Yes, that is the core use case. The AI reads your PDF and generates a curriculum draft based on the content already in the document. You review and refine the draft rather than starting from a blank page. Most creators find they rewrite individual lesson introductions or add clarifying paragraphs, but the structural work — figuring out what modules and lessons the course needs — is handled automatically.
What types of documents work best?
PDFs with clear heading structure and substantial prose work best. That includes workbooks, frameworks, how-to guides, workshop handouts, white papers, e-books, and long-form blog exports. Very short documents (under five pages) tend to produce thin course outlines. Documents that are mostly images, tables, or slides without body text are harder for the AI to extract teaching content from, though it will still attempt a draft.
Can I mix written lessons with video after building from a PDF?
Yes. The PDF gives you the curriculum structure, but you are not locked into text-only lessons. Once the draft is generated, you can open any lesson and add a video block, embed a Mux or direct video upload, attach downloadable files, or add a quiz.

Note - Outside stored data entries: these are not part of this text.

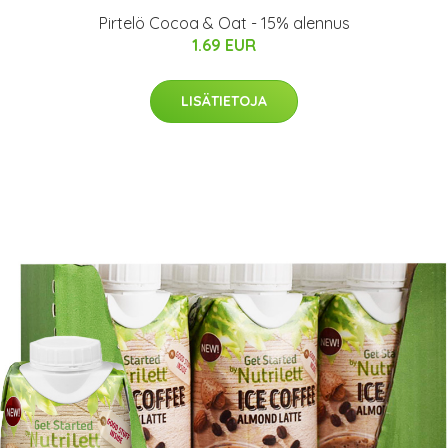
Pirtelö Cocoa & Oat - 15% alennus
1.69 EUR
LISÄTIETOJA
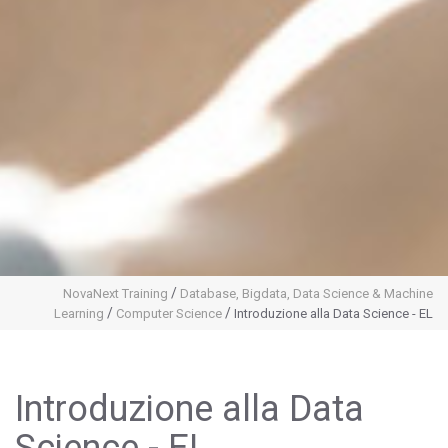
/
NovaNext Training
Database, Bigdata, Data Science & Machine
/
/
Learning
Computer Science
Introduzione alla Data Science - EL
Introduzione alla Data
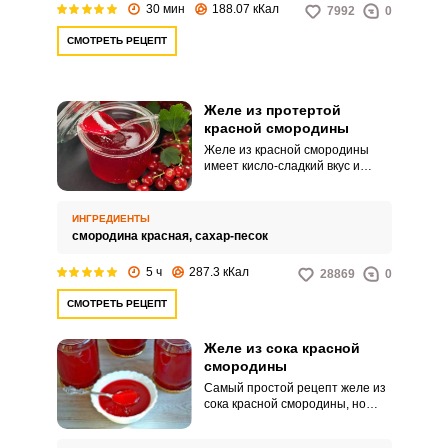
30 мин
188.07 кКал
7992
0
СМОТРЕТЬ РЕЦЕПТ
Желе из протертой
красной смородины
Желе из красной смородины
имеет кисло-сладкий вкус и
получается ароматным. Много
времени его приготовление не
займет, никаких сложных
ИНГРЕДИЕНТЫ
манипуляций не потребуется.
смородина красная,
сахар-песок
5 ч
287.3 кКал
28869
0
СМОТРЕТЬ РЕЦЕПТ
Желе из сока красной
смородины
Самый простой рецепт желе из
сока красной смородины, но
получается оно невероятно
вкусным и ароматным. Кисло-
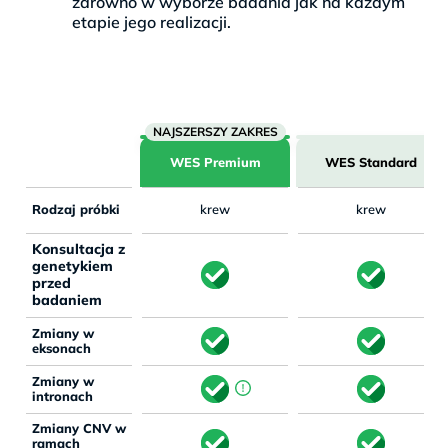
zarówno w wyborze badania jak na każdym
etapie jego realizacji.
WES Premium
WES Standard
Rodzaj próbki
krew
krew
Konsultacja z
genetykiem
przed
badaniem
Zmiany w
eksonach
Zmiany w
intronach
Zmiany CNV w
ramach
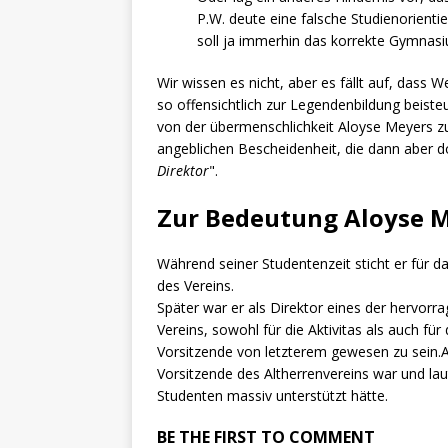
P.W. deute eine falsche Studienorienti
soll ja immerhin das korrekte Gymnas
Wir wissen es nicht, aber es fällt auf, dass 
so offensichtlich zur Legendenbildung beiste
von der übermenschlichkeit Aloyse Meyers zu
angeblichen Bescheidenheit, die dann aber do
Direktor
".
Zur Bedeutung Aloyse M
Während seiner Studentenzeit sticht er für d
des Vereins.
Später war er als Direktor eines der hervorra
Vereins, sowohl für die Aktivitas als auch fü
Vorsitzende von letzterem gewesen zu sein.
Vorsitzende des Altherrenvereins war und la
Studenten massiv unterstützt hätte.
BE THE FIRST TO COMMENT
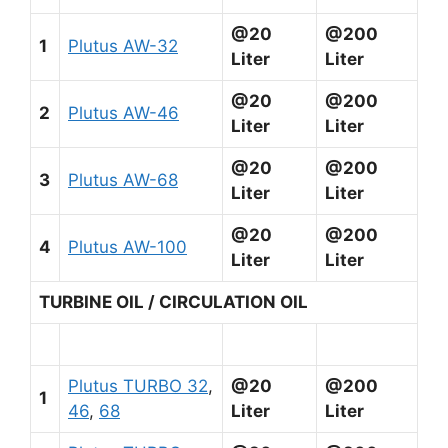
@20
@200
1
Plutus AW-32
Liter
Liter
@20
@200
2
Plutus AW-46
Liter
Liter
@20
@200
3
Plutus AW-68
Liter
Liter
@20
@200
4
Plutus AW-100
Liter
Liter
TURBINE OIL / CIRCULATION OIL
Plutus TURBO 32
,
@20
@200
1
46
,
68
Liter
Liter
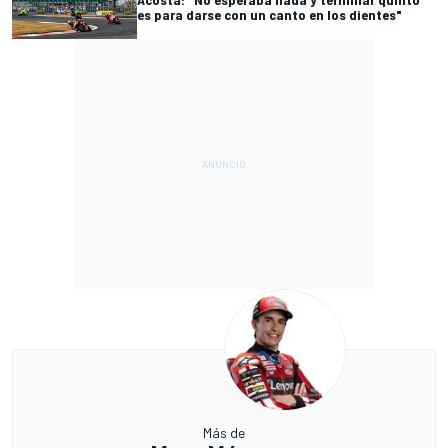
es para darse con un canto en los dientes"
Más de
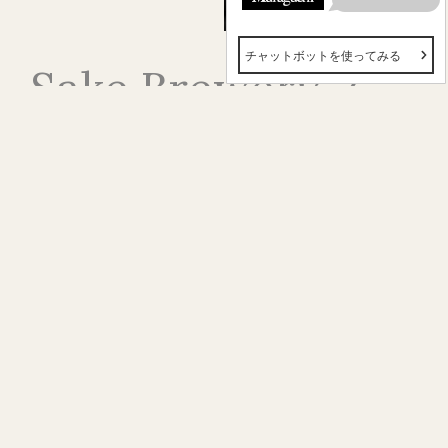
Sake Brewery /
Winery
日本酒蔵・ワイナリー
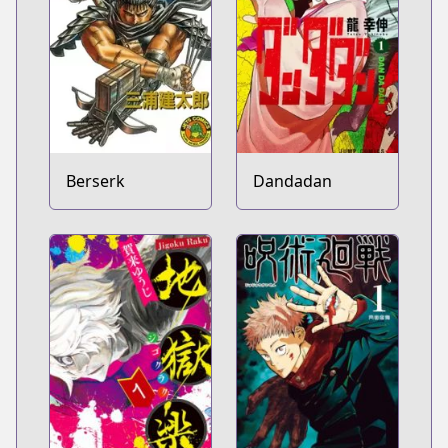
Berserk
Dandadan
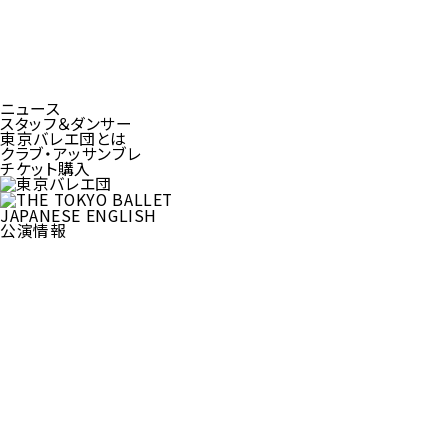
ニュース
スタッフ＆ダンサー
東京バレエ団とは
クラブ・アッサンブレ
チケット購入
JAPANESE
ENGLISH
公演情報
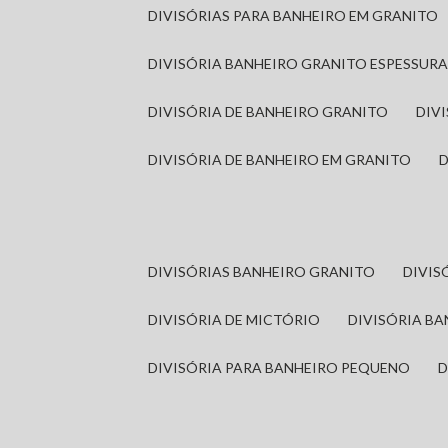
DIVISÓRIAS PARA BANHEIRO EM GRANITO
DIVISÓRIA BANHEIRO GRANITO ESPESSUR
DIVISÓRIA DE BANHEIRO GRANITO
DI
DIVISÓRIA DE BANHEIRO EM GRANITO
DIVISÓRIAS BANHEIRO GRANITO
DIVI
DIVISÓRIA DE MICTÓRIO
DIVISÓRIA B
DIVISÓRIA PARA BANHEIRO PEQUENO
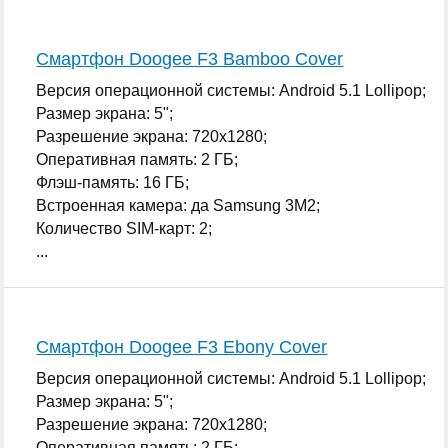
...
Смартфон Doogee F3 Bamboo Cover
Версия операционной системы: Android 5.1 Lollipop;
Размер экрана: 5";
Разрешение экрана: 720x1280;
Оперативная память: 2 ГБ;
Флэш-память: 16 ГБ;
Встроенная камера: да Samsung 3M2;
Количество SIM-карт: 2;
...
Смартфон Doogee F3 Ebony Cover
Версия операционной системы: Android 5.1 Lollipop;
Размер экрана: 5";
Разрешение экрана: 720x1280;
Оперативная память: 2 ГБ;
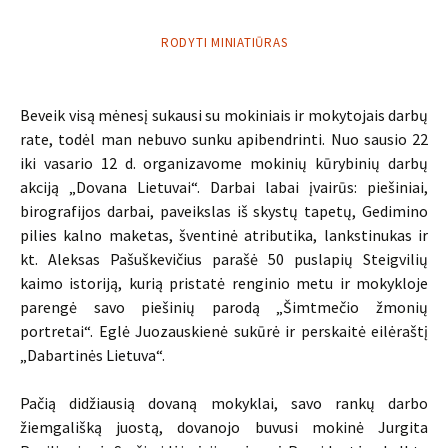
RODYTI MINIATIŪRAS
Beveik visą mėnesį sukausi su mokiniais ir mokytojais darbų
rate, todėl man nebuvo sunku apibendrinti. Nuo sausio 22
iki vasario 12 d. organizavome mokinių kūrybinių darbų
akciją „Dovana Lietuvai“. Darbai labai įvairūs: piešiniai,
birografijos darbai, paveikslas iš skystų tapetų, Gedimino
pilies kalno maketas, šventinė atributika, lankstinukas ir
kt. Aleksas Pašuškevičius parašė 50 puslapių Steigvilių
kaimo istoriją, kurią pristatė renginio metu ir mokykloje
parengė savo piešinių parodą „Šimtmečio žmonių
portretai“. Eglė Juozauskienė sukūrė ir perskaitė eilėraštį
„Dabartinės Lietuva“.
Pačią didžiausią dovaną mokyklai, savo rankų darbo
žiemgališką juostą, dovanojo buvusi mokinė Jurgita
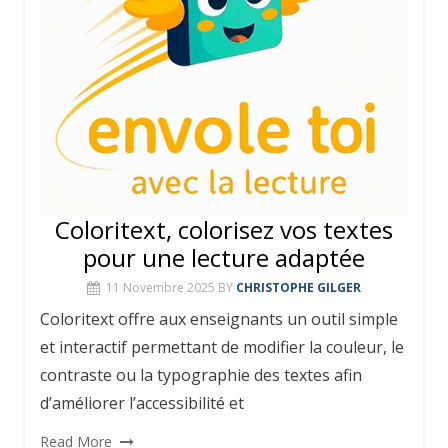
Coloritext, colorisez vos textes
pour une lecture adaptée
11 Novembre 2025
BY
CHRISTOPHE GILGER
Coloritext offre aux enseignants un outil simple
et interactif permettant de modifier la couleur, le
contraste ou la typographie des textes afin
d’améliorer l’accessibilité et
Read More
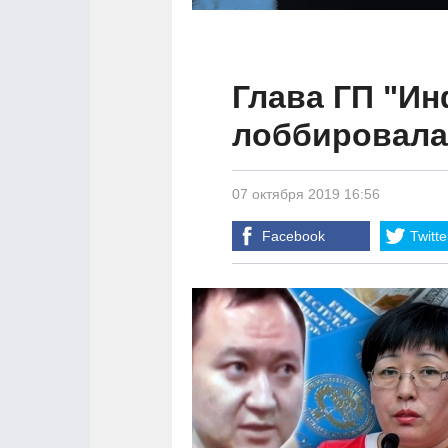
Глава ГП "И
лоббировала
07 октября 2019 16:56
Facebook
Twitte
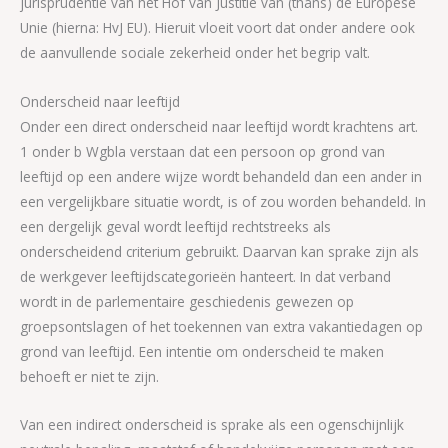
jurisprudentie van het Hof van Justitie van (thans) de Europese
Unie (hierna: HvJ EU). Hieruit vloeit voort dat onder andere ook
de aanvullende sociale zekerheid onder het begrip valt.
Onderscheid naar leeftijd
Onder een direct onderscheid naar leeftijd wordt krachtens art.
1 onder b Wgbla verstaan dat een persoon op grond van
leeftijd op een andere wijze wordt behandeld dan een ander in
een vergelijkbare situatie wordt, is of zou worden behandeld. In
een dergelijk geval wordt leeftijd rechtstreeks als
onderscheidend criterium gebruikt. Daarvan kan sprake zijn als
de werkgever leeftijdscategorieën hanteert. In dat verband
wordt in de parlementaire geschiedenis gewezen op
groepsontslagen of het toekennen van extra vakantiedagen op
grond van leeftijd. Een intentie om onderscheid te maken
behoeft er niet te zijn.
Van een indirect onderscheid is sprake als een ogenschijnlijk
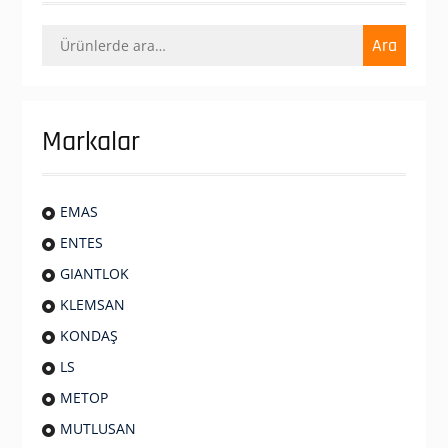
Ara:
Ara
Markalar
EMAS
ENTES
GIANTLOK
KLEMSAN
KONDAŞ
LS
METOP
MUTLUSAN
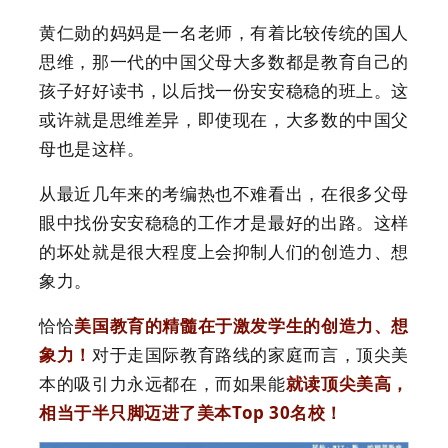
黄仁勋的妈妈是一名老师，有着比较传统的国人
思维，那一代的中国父母大多数都是教育自己的
孩子好好读书，以后找一份安安稳稳的班上。这
或许就是思维差异，即使现在，大多数的中国父
母也是这样。
从最近几年来的考编热也不难看出，在很多父母
眼中找份安安稳稳的工作才是最好的出路。这样
的坏处就是很大程度上会抑制人们的创造力、想
象力。
恰恰
美
国教育的精髓在于激发学生的创造力、想
象力！
对于走国际教育路线的家庭而言，顶尖美
本的吸引力永远都在，而如果能
就读顶尖美高，
相当于半只脚迈进了美本Top 30名校！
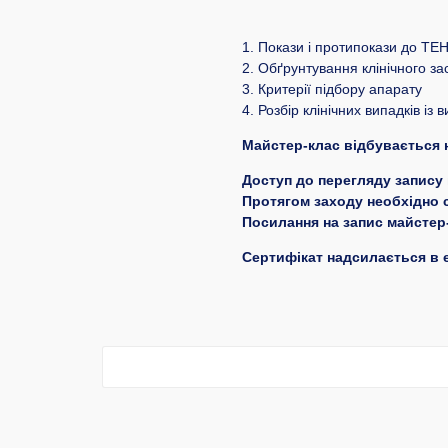
1. Покази і протипокази до ТЕН
2. Обґрунтування клінічного за
3. Критерії підбору апарату
4. Розбір клінічних випадків і
Майстер-клас відбувається
Доступ до перегляду запису 
Протягом заходу необхідно с
Посилання на запис майстер-
Сертифікат надсилається в е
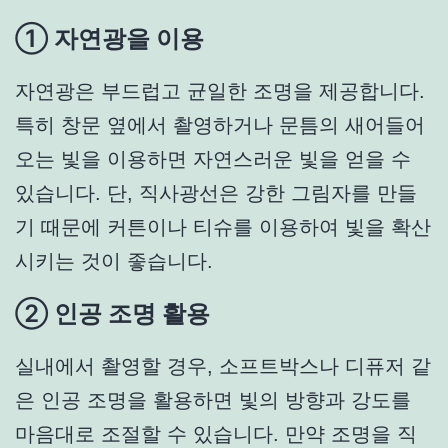
① 자연광을 이용
자연광은 부드럽고 균일한 조명을 제공합니다.
특히 창문 옆에서 촬영하거나 문틈의 새어들어
오는 빛을 이용하면 자연스러운 빛을 얻을 수
있습니다. 단, 직사광선은 강한 그림자를 만들
기 때문에 커튼이나 티슈를 이용하여 빛을 확산
시키는 것이 좋습니다.
② 인공 조명 활용
실내에서 촬영할 경우, 소프트박스나 디퓨저 같
은 인공 조명을 활용하면 빛의 방향과 강도를
마음대로 조절할 수 있습니다. 만약 조명을 직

Many creators use the PDF-to-course flow to build the course skeleton and then record short supporting videos for the lessons that benefit most from a visual walkthrough.
How does this compare to manually building a course from scratch?
Manually creating a course means writing the outline, naming modules and lessons, writing descriptions, deciding on structure, and only then writing the actual lesson content — all before you build anything on a platform. With CourseOS, the AI handles that structural work first using your document as input. You skip the blank-outline phase entirely and jump straight to reviewing and refining a real draft. For most creators, this reduces initial course build time from several weeks to two or three focused sessions.
Will students know the course came from a PDF?
Not unless you tell them. The published course looks like any other structured online course — it has modules, lessons, lesson content, a checkout page, and a learner portal. The source format you used to build it is a production detail, not something visible to students. What they experience is a well-organized course with clear lesson progression, not a reformatted PDF.
Can I protect certain lessons behind a paywall and offer previews?
Yes. You can mark individual lessons as free previews that anyone can read without enrolling, which is useful for demonstrating course quality before purchase. The remaining lessons are access-controlled behind enrollment. This lets you show potential students what the course is like without giving away the core paid content.
What happens to my PDF after I upload it?
The document is used to generate your course draft and then stored securely in your account. You can re-run generation or reference it later when adding new lessons. CourseOS does not republish your document or use it to train models. You retain full ownership of your source material.